In the early 1990s, I was reading Sister Moon Lodge by author Kisma Stephanich; about the power and magical connections of my Moon Time. She suggested we collect our blood using reusable pads and soaking them. It was an act of self empowerment to take that beautiful scarlet water each month and pour it onto Mother Earth. I also benefited from fantastic tomatoes and green beans when I used it to fertilise my garden!! Another wonderful book – Red Moon by Miranda Gray helped me look further into my own connection with the Goddess through my menstrual cycle.

Organisations such as the Women’s Menstrual Health Foundation in the US run by Tamara Slayton (sadly deceased) were encouraging women to learn about themselves through the power of our menstrual cycles. WEN – the Women’s Environmental Network in the UK was also encouraging the use of reusable pads, made with soft cotton flannel, in pretty designs. Nowadays we also have other things available – sea sponges to use like internal tampons, and of course the Moon cup. There weren’t a lot of companies selling reusable pads this at the time, and so I bought some pretty flannelette and made my own.

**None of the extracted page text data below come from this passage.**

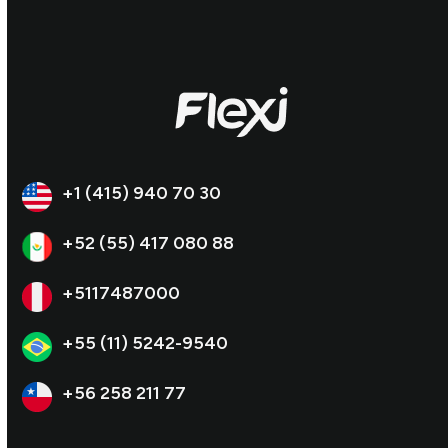
+1 (415) 940 70 30
+52 (55) 417 080 88
+5117487000
+55 (11) 5242-9540
+56 258 211 77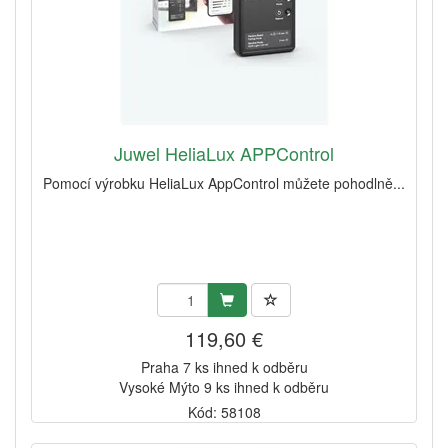
Juwel HeliaLux APPControl
Pomocí výrobku HeliaLux AppControl můžete pohodlně...
119,60 €
Praha 7 ks ihned k odběru
Vysoké Mýto 9 ks ihned k odběru
Kód: 58108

As a Witch I encourage my students and circle members to make many of their ritual tools and spell ingredients themselves, and I found it even more empowering to take charge of honouring my body and dealing with my monthly moon cycle by making my own supplies. I take the time to give myself a gift of what I need at this time, listening to my body and intuition. Sometimes I need solitude so may not answer the phone or go out for the first day or two.

If you read some of the many books that have emerged over the last few years on the ritual and magical work done at this time, they show evidence of women in tribal or ancient village society being able to leave normal work, childcare and dealing with the village food to enter the moonlodge or ‘red tent’ as some describe it.

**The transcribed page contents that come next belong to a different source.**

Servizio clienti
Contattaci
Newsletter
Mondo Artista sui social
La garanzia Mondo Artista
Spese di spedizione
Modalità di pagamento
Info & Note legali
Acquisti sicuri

Some people have suggested the reason was that it was believed to be taboo and unclean. Whereas others think it was because it was seen as a magical event; a woman bleeding but not dying - this was powerful magic that should be kept away from the normal tribal daily events. I prefer to think of it as the later explanation but there isn’t a definite answer that’s provable. And of course those of you with several women in your household; daughters, sisters or housemates will find that over the months, your menstrual cycle will change until you are all bleeding at roughly same time of the month and your cycles regulate to each other.

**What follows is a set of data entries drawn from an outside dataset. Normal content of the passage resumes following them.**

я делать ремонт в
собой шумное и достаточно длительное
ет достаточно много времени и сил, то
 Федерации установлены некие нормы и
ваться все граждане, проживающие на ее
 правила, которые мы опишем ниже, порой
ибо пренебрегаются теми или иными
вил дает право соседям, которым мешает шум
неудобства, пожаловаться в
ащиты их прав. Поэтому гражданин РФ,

I know for some women that taking time out is an impossibility and so I suggest you are kind to yourselves during your cycle. When you get in from work or put the children to bed, light a candle, draw a warm bath and just allow yourself the luxury of soaking. Use some bath oil or delicious smelling Body Lotion to treat your senses. Or have an early night with a hot water bottle if you need to. Massage your tummy lightly with an aromatherapy base oil such as almond oil in gently clockwise circular strokes. Treat yourself to delicious foods and dress in comfortable clothing. Light a candle in the morning before you have to rush to the office or do the school run, and have 5 minutes of honouring your cycle and the Goddess in your life.

It’s a most magical time and I cannot think of anything more intimately connected with the Goddess than appreciating the cycle I have been blessed with that so links me with the Moon and our Mother Earth.